Shit. Between his two aunts on the board and Saldana — who had never been subtle about his dissatisfaction with me as CEO — they had enough votes to actually fire me.

"Why?" I force my half-asleep brain to wake up and try to think back on everything that's happened in the company the past few months. The clothing company I ran, Marin Elizondo, is in great shape. The new product line had a successful launch last month. There are no problems with our suppliers or our distribution chain. I could not think of anything they could fault me for.

The silence that meets my question is so long that I wonder if either Marcus or I had fallen asleep.

"It's you," Marcus says. "Your lifestyle."

"Excuse me?"

"Tia Carmen believes your reputation as a serial dater is bad for the company's brand."

"You're not joking, are you."

"I wish I were. Our recent marketing campaigns have been targeting younger shoppers. Debauchery is not a good look these days, at least not with Amanda Gorman and Greta Thunber's generation."

"Fuck." I run a hand down my face. I work hard. I'm good at my job. Brilliant, if I say so myself. Not being able to commit to a relationship was an unfortunate result of the time I dedicated to work.

It isn't as if I never tried to find my way into respectable married life. I have. I was engaged to Guillerma Ramirez for six months, after all. Gigi was fun while we were dating. The moment I slipped that ridiculously large diamond ring on her finger, she wouldn't stop haranguing me about spending less time at work and more time with her. It strained our relationship so much I had no choice but to break up with her.

It was the mess with Gigi that made me wake up to the truth— sticking to short-lived affairs was the only thing that made sense, it suited my lifestyle. And if I can't have a steady relationship, I'm sure as hell not going to become a monk. Work hard, play hard had always been my unspoken motto since my university days.

But I knew Marcus was right.

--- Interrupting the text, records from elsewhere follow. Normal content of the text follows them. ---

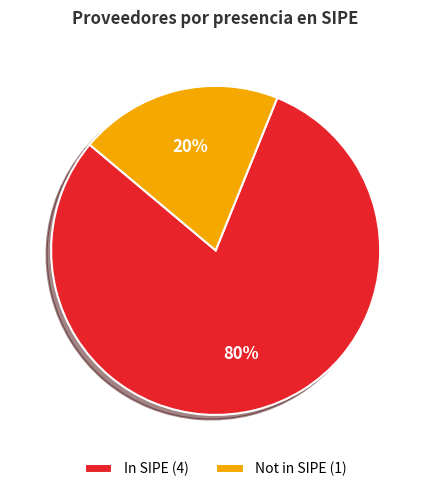

To the nearest percent, what is the average slice percentage?

50%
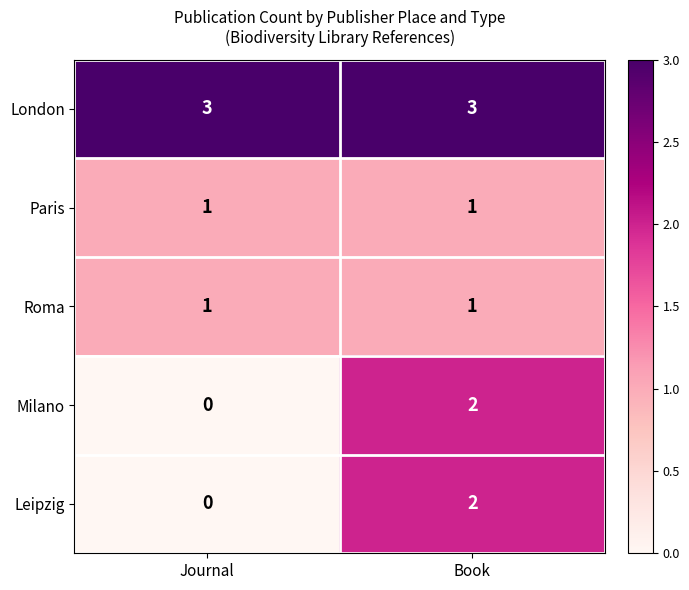

What is the total value across all series at Book?

9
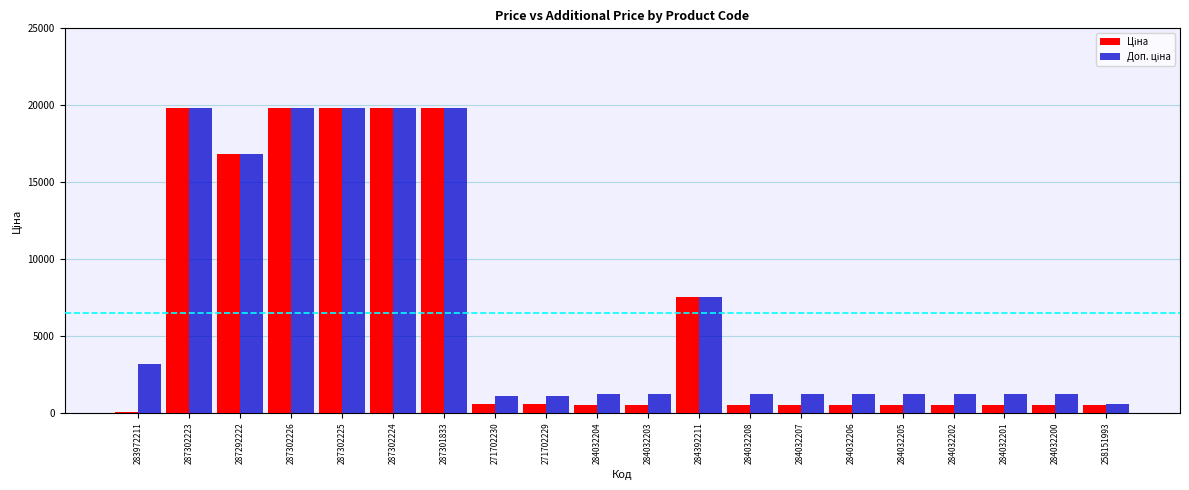

What is the total value across all series at 284392211?

15091.8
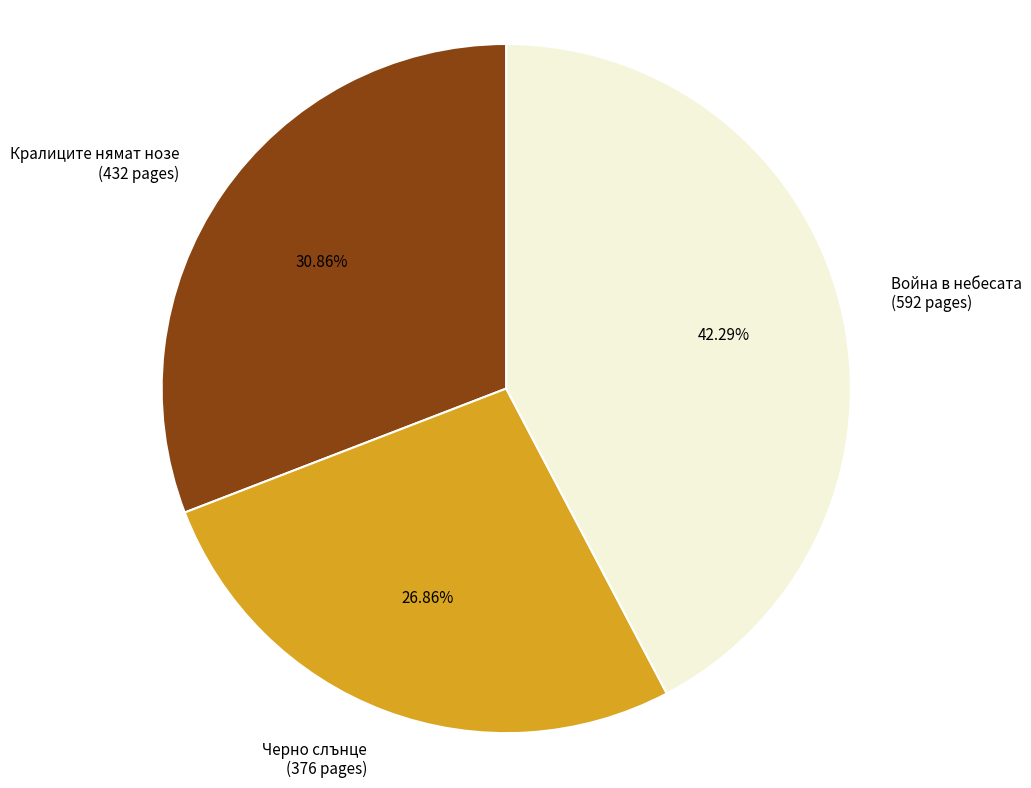

To the nearest percent, what is the difference between the largest and smallest slice percentages?

15%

How could I have not seen this coming? Sure, I frequently made the tabloid websites and society pages with my unending string of girlfriends. But I thought that so long as I did my job, it didn't matter what I did after hours.

"I'm sorry," Marcus said. "I'm sure this could have waited until morning."

"No, no, you were right to call me. So the board is meeting on Wednesday. I assume it won't be officially on the schedule until Monday? Because I haven't been informed of it."

"Yes. That fulfills the 48-hour rule for calling for a special meeting. Just."

I nod to myself. "That should be enough time."

"Time for what?"

"I don't know. I'll think of something." I turn toward my bedroom. I hadn't turned on the lights so I could barely make out the figures of the women sleeping in my bed. "Go back to bed, Marcus. I'll call you in the morning."